1. Quand il s’agit de fredonner de la poésie, les Arabes appellent le « chant » : samā‘. S’il s’agit de chantonner la parole de tahlīl, [dire : lā ilāha illā Allāh] et les autres lectures coraniques, ils utilisent le terme taġbīr, car cela fait penser au ġābir, mot désignant l’éternel, ou les choses de l’Ultime demeure, selon les explications données par d’Abū Isḥāq az-Zağğāğ [philologue arabe], et rapportées par Ibn Khaldūn dans son « Histoire ».
2. Les négateurs ont abondamment critiqué le samā‘, les opposants l’ont désapprouvé et l’interdisent de manière catégorique. Je ne vois en cela qu’un point de vue borné et un manque de connaissance, pour ne pas dire que leurs âmes – par nature – ne les incitent qu’à la controverse pure.
3. S’ils avaient consulté les [ouvrages] de la noble Char‘ [Loi islamique] et ce qu’en ont dit les Savants, ils auraient écouté et suivi [leurs recommandations]. Leurs langues se seraient davantage occupées de choses profitables.
4. Car les morceaux et poèmes de samā‘ sont des rivières et des sources qui débordent en maximes de sagesse, vérités, homélies et subtilités, depuis les cœurs des chanteurs, sur les jardins des cœurs des auditeurs.
5. En vérité, ces poèmes sont un jardin resplendissant, des fleurs agréables que cueillent les mains de la compréhension, et qui par leur arôme, parfument les cœurs des gens amoureux et passionnés.
6. Celui [l’auditeur] qui entend [lors du sama‘] l’exhortation, s’y conforme, la met en pratique, rejette l’habit d’impuissance et de paresse.
7. Celui qui y entend l’excitation du désir [vers Dieu], son cœur s’adoucit, son esprit se purifie, son amour se renforce et son désir s’accroît. Il se rappelle, avec nostalgie son Bien-aimé et Le désire ardemment jusqu’à ce qu’il obtienne de Lui l’objet de son désir et [la réponse] à sa demande.

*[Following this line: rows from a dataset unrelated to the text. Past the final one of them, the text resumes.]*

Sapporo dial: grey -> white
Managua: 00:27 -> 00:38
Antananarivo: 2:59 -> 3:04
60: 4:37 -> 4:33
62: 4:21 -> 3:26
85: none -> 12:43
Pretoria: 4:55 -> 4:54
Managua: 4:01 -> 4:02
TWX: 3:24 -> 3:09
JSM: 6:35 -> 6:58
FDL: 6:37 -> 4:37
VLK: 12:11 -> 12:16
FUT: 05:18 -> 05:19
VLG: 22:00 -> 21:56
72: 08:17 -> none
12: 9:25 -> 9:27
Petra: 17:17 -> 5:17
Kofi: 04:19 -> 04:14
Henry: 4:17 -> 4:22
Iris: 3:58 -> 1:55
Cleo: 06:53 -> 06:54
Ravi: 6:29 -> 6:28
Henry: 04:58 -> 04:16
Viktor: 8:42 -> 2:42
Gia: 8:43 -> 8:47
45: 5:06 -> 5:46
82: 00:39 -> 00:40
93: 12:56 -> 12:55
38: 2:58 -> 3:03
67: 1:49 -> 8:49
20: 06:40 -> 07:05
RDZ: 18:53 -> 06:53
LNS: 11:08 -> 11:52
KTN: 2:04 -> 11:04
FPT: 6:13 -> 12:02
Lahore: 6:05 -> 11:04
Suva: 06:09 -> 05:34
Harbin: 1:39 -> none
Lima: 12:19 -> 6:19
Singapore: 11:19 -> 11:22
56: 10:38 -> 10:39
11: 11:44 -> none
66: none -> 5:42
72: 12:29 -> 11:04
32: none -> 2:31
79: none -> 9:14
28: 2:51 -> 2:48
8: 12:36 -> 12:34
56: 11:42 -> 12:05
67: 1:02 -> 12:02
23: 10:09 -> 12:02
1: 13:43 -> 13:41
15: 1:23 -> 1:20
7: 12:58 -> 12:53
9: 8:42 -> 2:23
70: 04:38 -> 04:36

8. À ce sujet, Muḥyī ad-Dīn dit pour encourager les auditeurs :
Déclame-moi le Nom de Celui que j’aime et laisse tous les rivaux me lancer leurs flèches
S’ils attaquent mon cœur Je n’en ai cure, par la grâce de Son Nom, rien ne peut me nuire.
9. Celui qui entend [et saisit] les vérités et les sens subtils s’abreuve des coupes du nectar ; son âme s’élève vers le Compagnon Suprême et laisse le Tout, loin, derrière lui.
10. Le samā‘ le transporte vers la Présence sacrée, le fait disparaître du monde sensible [matériel], l’esprit établi dans le Jardin de Firdaws alors que son corps demeure parmi les gens. Il ne voit seulement que son Bien-aimé ; tout est, à ses yeux, dans le pli du néant. Il ne se dirige que vers son Bienaimé, comme l’a dit le poète :
Chaque amoureux s’est occupé d’une chose ; la mienne est de L’aimer.
11. Ainsi en est-il du samā‘ : Chacun en prend ce que peut contenir son cœur et ce que lui rapporte son aspiration. «Et chacun savait où il devait boire » (Coran II, 60).
12. Quant aux autres [qui ne sont pas encore parmi les « auditeurs »], ceux qui se trouvent loin de la compréhension [de cela], qui sont dénués de science, qui n’ont pas une nature saine ni un goût droit, les Gens d’Allah pourront les nourrir par le lait du goût, les éduquer par le désir ardent, les élever progressivement jusqu’à ce qu’ils soient parmi les gens de sentiments, de réalisation et de connaissance.
Cheikh Muhammad al-Madani
Burhān ad-Dākirīn, (Preuve des invocateurs).